START The data

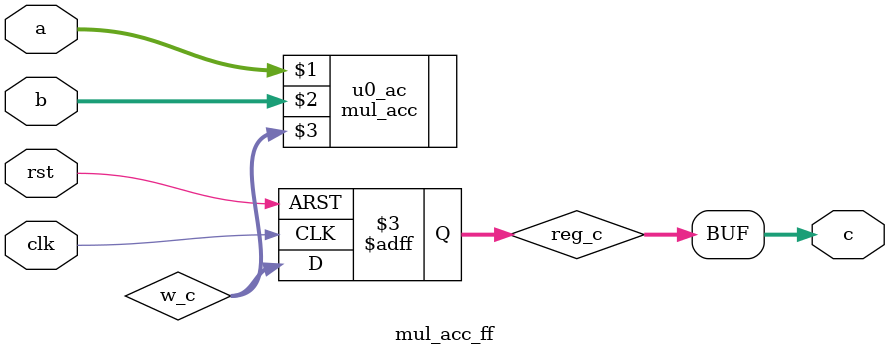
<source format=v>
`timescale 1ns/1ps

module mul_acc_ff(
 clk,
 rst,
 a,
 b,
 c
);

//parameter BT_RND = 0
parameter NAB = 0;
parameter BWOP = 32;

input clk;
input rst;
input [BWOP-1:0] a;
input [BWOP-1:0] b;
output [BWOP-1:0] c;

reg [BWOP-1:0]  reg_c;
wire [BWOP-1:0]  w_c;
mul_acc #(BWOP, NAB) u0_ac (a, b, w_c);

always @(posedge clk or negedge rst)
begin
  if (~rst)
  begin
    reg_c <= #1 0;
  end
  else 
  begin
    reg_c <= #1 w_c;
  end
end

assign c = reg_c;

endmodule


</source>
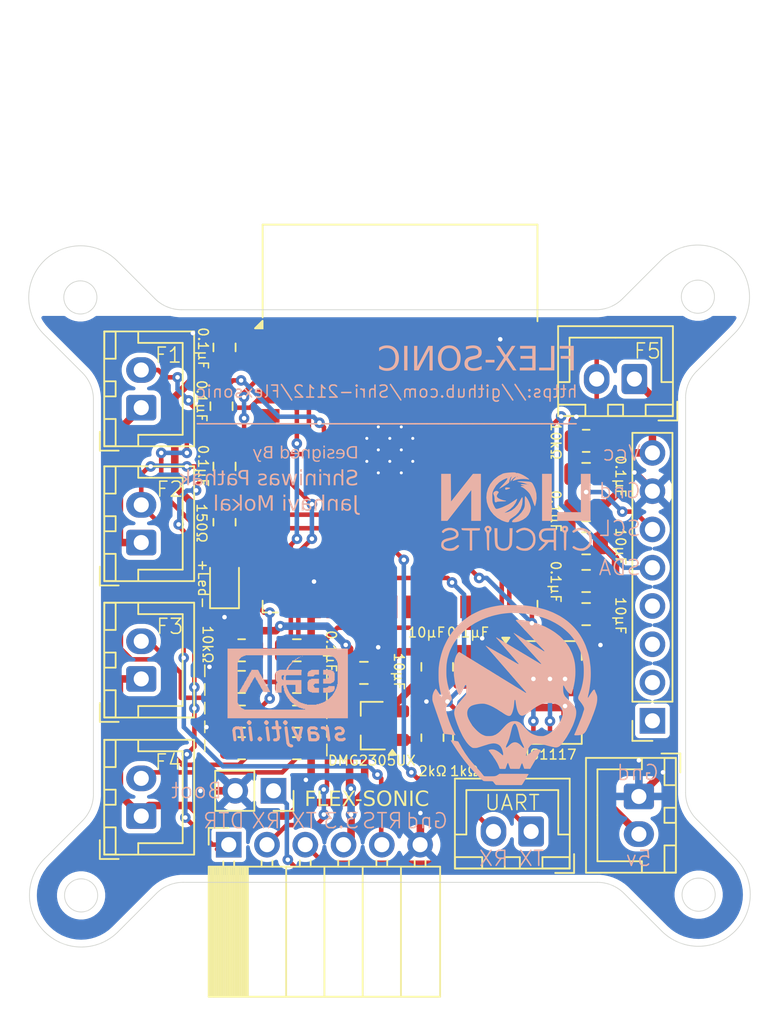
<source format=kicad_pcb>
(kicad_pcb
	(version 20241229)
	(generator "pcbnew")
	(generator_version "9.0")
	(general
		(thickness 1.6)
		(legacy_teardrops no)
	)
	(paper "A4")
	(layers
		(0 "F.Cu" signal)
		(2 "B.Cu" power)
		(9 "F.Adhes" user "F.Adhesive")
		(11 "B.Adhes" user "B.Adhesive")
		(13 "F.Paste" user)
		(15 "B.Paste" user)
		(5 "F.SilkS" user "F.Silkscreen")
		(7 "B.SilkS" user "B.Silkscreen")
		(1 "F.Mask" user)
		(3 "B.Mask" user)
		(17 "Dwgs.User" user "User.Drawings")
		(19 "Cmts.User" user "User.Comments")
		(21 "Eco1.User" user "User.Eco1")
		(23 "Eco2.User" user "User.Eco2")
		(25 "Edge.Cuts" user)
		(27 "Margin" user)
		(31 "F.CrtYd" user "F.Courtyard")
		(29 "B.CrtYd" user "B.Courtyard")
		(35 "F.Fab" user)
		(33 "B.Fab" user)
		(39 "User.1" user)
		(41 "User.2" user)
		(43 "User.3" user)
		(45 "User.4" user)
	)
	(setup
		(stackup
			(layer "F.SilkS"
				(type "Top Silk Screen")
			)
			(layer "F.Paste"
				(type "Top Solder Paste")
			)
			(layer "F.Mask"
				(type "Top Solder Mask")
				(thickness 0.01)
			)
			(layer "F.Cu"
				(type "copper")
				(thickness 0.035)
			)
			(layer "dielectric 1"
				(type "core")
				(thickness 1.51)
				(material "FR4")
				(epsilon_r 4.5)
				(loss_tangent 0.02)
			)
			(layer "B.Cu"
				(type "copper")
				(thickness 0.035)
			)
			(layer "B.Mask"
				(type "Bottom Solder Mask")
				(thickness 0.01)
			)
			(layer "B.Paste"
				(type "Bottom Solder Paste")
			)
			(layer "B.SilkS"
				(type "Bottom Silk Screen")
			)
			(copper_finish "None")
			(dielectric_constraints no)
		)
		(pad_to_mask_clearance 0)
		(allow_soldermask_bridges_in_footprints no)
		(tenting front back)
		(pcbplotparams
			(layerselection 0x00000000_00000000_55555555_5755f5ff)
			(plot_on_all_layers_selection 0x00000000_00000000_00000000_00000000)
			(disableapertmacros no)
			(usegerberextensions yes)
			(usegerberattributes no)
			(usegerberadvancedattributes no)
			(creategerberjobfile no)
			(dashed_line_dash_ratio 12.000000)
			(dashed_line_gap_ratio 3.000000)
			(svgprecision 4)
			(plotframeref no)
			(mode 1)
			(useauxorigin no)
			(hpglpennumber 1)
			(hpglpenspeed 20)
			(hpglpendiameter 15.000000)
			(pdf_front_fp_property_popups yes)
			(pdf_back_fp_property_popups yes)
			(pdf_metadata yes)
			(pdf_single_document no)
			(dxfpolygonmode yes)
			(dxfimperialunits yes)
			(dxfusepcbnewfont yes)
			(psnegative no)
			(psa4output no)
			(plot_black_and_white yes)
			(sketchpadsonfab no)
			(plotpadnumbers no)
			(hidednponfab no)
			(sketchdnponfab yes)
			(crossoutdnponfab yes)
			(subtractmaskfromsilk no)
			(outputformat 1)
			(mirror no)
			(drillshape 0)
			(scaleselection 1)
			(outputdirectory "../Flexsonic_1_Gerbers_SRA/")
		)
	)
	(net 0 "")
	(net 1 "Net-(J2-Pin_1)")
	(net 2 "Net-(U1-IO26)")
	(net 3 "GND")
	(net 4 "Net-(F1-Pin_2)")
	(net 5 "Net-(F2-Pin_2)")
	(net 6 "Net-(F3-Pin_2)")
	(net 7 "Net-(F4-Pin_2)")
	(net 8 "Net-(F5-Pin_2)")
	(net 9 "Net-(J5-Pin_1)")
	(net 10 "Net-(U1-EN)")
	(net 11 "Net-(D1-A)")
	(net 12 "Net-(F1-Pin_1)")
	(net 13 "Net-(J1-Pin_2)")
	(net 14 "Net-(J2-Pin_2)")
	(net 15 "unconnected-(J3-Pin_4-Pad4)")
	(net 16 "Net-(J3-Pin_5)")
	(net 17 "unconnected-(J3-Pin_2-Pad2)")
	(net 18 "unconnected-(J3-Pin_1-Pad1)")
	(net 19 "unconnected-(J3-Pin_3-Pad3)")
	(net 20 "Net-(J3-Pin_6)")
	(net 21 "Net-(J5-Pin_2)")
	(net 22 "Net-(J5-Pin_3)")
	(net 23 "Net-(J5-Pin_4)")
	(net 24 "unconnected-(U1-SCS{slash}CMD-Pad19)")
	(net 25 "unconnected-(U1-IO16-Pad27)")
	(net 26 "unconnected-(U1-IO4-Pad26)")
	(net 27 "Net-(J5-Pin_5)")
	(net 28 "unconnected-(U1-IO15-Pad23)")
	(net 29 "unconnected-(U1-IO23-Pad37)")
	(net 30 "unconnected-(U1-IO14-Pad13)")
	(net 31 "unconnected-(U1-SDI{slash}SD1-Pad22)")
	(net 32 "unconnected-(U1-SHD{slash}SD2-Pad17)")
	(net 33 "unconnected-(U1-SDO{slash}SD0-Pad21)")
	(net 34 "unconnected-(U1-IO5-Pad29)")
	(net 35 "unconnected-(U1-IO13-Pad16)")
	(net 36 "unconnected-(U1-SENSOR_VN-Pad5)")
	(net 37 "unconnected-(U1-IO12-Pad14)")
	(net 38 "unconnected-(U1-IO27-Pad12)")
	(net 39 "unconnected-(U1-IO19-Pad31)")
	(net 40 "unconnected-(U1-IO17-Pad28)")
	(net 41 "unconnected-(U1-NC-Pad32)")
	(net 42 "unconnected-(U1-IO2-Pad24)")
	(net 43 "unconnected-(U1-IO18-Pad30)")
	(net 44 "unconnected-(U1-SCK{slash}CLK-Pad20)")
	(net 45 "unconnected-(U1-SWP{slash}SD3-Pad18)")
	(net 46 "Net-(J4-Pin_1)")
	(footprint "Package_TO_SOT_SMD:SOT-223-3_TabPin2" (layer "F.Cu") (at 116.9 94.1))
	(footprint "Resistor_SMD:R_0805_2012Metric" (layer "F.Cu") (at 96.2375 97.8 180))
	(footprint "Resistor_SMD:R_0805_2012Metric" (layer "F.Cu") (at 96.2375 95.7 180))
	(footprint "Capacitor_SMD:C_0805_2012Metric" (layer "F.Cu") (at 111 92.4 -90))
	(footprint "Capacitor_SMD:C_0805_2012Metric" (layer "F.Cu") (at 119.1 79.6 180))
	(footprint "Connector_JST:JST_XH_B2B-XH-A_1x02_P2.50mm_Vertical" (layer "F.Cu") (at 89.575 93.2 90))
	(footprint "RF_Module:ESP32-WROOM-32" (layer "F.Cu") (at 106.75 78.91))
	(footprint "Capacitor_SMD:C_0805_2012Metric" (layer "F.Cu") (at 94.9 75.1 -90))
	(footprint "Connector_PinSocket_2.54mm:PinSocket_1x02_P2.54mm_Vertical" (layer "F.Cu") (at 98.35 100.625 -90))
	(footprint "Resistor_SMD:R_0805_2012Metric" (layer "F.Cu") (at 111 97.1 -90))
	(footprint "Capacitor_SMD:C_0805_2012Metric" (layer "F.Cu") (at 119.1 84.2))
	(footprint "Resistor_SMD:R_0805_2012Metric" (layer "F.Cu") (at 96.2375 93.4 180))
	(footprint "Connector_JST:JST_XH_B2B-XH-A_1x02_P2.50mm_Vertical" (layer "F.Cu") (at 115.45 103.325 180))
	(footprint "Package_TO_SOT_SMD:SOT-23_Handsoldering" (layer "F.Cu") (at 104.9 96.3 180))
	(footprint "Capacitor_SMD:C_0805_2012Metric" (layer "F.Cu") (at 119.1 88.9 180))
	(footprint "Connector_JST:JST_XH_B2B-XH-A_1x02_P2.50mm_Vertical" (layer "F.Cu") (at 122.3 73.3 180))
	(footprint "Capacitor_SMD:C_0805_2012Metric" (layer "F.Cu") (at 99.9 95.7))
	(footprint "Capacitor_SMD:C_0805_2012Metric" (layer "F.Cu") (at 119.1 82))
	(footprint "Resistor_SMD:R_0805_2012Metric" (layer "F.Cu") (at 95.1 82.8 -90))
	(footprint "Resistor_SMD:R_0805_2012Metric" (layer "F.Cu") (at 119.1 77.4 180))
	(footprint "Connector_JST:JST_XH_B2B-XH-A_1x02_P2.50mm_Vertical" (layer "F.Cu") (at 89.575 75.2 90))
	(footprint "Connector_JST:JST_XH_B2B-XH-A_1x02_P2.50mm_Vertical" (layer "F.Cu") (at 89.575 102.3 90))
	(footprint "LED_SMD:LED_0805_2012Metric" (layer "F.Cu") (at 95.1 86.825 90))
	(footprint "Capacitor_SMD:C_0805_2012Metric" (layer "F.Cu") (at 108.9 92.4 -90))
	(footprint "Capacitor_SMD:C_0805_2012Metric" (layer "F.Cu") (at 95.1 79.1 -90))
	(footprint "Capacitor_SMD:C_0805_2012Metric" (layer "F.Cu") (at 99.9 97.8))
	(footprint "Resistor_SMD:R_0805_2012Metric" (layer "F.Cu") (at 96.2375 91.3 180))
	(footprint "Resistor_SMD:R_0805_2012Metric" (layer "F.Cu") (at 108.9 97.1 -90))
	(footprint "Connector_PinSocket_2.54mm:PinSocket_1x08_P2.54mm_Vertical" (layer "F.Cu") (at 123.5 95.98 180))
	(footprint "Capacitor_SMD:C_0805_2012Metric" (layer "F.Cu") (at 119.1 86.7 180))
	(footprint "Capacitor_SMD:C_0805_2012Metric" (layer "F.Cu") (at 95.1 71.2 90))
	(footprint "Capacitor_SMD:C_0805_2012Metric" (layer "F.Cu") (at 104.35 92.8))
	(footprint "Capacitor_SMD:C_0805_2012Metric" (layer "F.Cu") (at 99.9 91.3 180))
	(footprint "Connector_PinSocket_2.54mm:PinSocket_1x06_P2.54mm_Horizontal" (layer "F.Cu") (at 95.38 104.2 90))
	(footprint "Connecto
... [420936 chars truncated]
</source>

END The data

Out of the data above, transcribe exactly and only the lines starting with the line that has "119.1 88.9 180))" and going on through the line that has "(at 99.9 95.7))", both included.

* [Answer space]
	(footprint "Capacitor_SMD:C_0805_2012Metric" (layer "F.Cu") (at 119.1 88.9 180))
	(footprint "Connector_JST:JST_XH_B2B-XH-A_1x02_P2.50mm_Vertical" (layer "F.Cu") (at 122.3 73.3 180))
	(footprint "Capacitor_SMD:C_0805_2012Metric" (layer "F.Cu") (at 99.9 95.7))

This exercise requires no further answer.